Most players aren’t going to play more than 154 games anyway. A slightly shorter season potentially means players don’t need to be rested as often and therefore sit out fewer games. Taking a start or two away from each starting pitcher or a few appearances from relievers should help keep their arms fresh down the stretch.
Players are going to need at least a month to ramp up for the season. If there are limitations on how far they can realistically push back Opening Day while completing a full season, cancelling a week or two of games is better than rushing players through an abbreviated training camp. We saw how that turned into a disaster in 2020. Players showed up out of shape and unprepared, leading to sloppy play on the field and an increased risk of injuries.

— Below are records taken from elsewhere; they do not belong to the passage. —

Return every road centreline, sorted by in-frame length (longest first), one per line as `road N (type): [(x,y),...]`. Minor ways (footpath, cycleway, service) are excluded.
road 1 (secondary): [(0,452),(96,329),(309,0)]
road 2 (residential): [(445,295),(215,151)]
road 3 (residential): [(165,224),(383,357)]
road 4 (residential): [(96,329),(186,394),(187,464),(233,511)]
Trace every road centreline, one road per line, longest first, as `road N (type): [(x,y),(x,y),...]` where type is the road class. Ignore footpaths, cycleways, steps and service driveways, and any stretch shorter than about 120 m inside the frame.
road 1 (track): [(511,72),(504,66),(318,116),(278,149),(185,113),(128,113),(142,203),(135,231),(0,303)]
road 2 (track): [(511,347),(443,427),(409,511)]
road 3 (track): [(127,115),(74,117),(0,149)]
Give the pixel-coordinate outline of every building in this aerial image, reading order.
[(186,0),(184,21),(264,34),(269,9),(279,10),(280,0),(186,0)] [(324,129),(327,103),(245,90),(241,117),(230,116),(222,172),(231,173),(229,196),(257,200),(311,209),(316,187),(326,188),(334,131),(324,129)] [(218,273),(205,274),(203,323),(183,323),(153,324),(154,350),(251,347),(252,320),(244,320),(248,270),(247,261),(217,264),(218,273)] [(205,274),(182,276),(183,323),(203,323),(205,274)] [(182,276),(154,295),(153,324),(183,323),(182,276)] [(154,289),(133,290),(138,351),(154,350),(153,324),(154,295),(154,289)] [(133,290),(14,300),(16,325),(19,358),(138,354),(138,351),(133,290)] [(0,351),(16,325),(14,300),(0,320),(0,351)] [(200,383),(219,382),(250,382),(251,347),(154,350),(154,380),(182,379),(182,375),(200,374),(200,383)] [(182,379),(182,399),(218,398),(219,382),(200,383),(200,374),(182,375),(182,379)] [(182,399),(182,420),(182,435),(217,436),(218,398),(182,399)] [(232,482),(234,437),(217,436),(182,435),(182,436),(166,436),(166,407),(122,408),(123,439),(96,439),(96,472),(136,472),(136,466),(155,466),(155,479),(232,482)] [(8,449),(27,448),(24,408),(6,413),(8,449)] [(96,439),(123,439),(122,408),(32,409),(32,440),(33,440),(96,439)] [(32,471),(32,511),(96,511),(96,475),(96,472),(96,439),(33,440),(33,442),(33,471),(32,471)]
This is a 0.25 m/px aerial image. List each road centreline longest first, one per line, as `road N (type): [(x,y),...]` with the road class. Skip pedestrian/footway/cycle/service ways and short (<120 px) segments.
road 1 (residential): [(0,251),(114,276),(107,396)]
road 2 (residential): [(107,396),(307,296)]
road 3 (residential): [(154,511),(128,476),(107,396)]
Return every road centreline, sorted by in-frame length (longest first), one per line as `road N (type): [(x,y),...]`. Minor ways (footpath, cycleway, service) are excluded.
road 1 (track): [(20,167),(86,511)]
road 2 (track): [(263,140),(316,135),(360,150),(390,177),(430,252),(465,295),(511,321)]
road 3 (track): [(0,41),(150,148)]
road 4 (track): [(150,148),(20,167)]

The cancellation of any regular season games is an unappealing outcome from a fan perspective but it ultimately wouldn’t be a drastic change. Anywhere in the neighborhood of 150 games is a sufficient sample to determine which teams are worthy of advancing to the postseason. If the owners get their way with an expanded postseason, the loss of regular season games could be partially balanced out with an increase in the number of games that matter most.
This lockout is being driven by the greed and stubbornness of the owners. They haven’t shown a willingness to make an acceptable level of concessions to the players because they know they hold the leverage. If this deadline passes with the MLBPA unwavering on their demands, that leverage slowly begins to slip away. There will come a point where the owners begin feeling the pressure and they will be forced to make a reasonable deal in time to salvage a reasonable portion of the schedule.